Music can be a great tool for helping us feel “better” and for increasing feelings of relaxation and calm. One of the greatest things about music (in my humble opinion), is that you do not have to be “musically inclined” in order to benefit from the use of music in your life. Music has a way of impacting our brain and body in a way that no other sense does. When we listen to music, the body releases endorphins into our system, as well as dopamine and serotonin hormones, which can help elevate our mood and help us feel better. When we sing, the brain also releases oxytocin, a hormone that can help relieve stress and anxiety.  And the best part?  You don’t have to be a “great” singer to sing - you have the instrument built in!
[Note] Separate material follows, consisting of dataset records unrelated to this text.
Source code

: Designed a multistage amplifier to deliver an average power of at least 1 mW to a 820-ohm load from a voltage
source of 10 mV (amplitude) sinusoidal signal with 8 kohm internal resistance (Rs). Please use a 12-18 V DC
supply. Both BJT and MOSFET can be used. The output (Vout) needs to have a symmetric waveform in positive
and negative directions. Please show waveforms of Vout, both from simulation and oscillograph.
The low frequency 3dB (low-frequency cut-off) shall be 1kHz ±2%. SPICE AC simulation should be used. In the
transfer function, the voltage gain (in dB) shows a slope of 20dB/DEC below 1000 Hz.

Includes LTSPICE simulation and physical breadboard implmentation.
Beyond the chemical impact it has on the brain, music is a great motivator and unifier.  As a music therapist, I’m able to utilize music as a way to connect instantly with someone I’ve met for the first time.  I’m able to utilize the emotional connection and enjoyment someone has to music and provide comfort and connection to a patient who has been hospitalized and isolated for several weeks. Music allows us to build relationships with others like you would a mutual friend, building on that immediate rapport with patients to give them that deeper level of support and care they need in these uncertain and downright frightening times.

Several weeks ago, I was working with a patient who was recovering from a spinal cord injury sustained after falling while working outside on his home.  It was smack in the middle of the holiday season and every patient I had worked with was feeling the heaviness of being in the hospital at this time of the year.  For George*, this would be his first time that he was unable to spend Christmas with his kids and his newest grandchild, born earlier in November (after his accident).  George had several sessions with me to increase his fine motor skills & sensation in his hands and fingers, but also utilized the connection we had through music to process how difficult this recovery process was for him.  During our last session, George shared “The work has been hard and it’s been difficult being away from my family. This has really made a big difference for me here; just being able to make music, work on my goals and talk with you has helped me feel so much better.”

As music therapists, we are able to use music to positively impact our patients and help them cope with the many changes our world is going through. The times may be a’changing, the way music therapy looks may be a’changing, but the impact that music has on all of us will continue to promote healing, connection and overall wellness.  That will never change.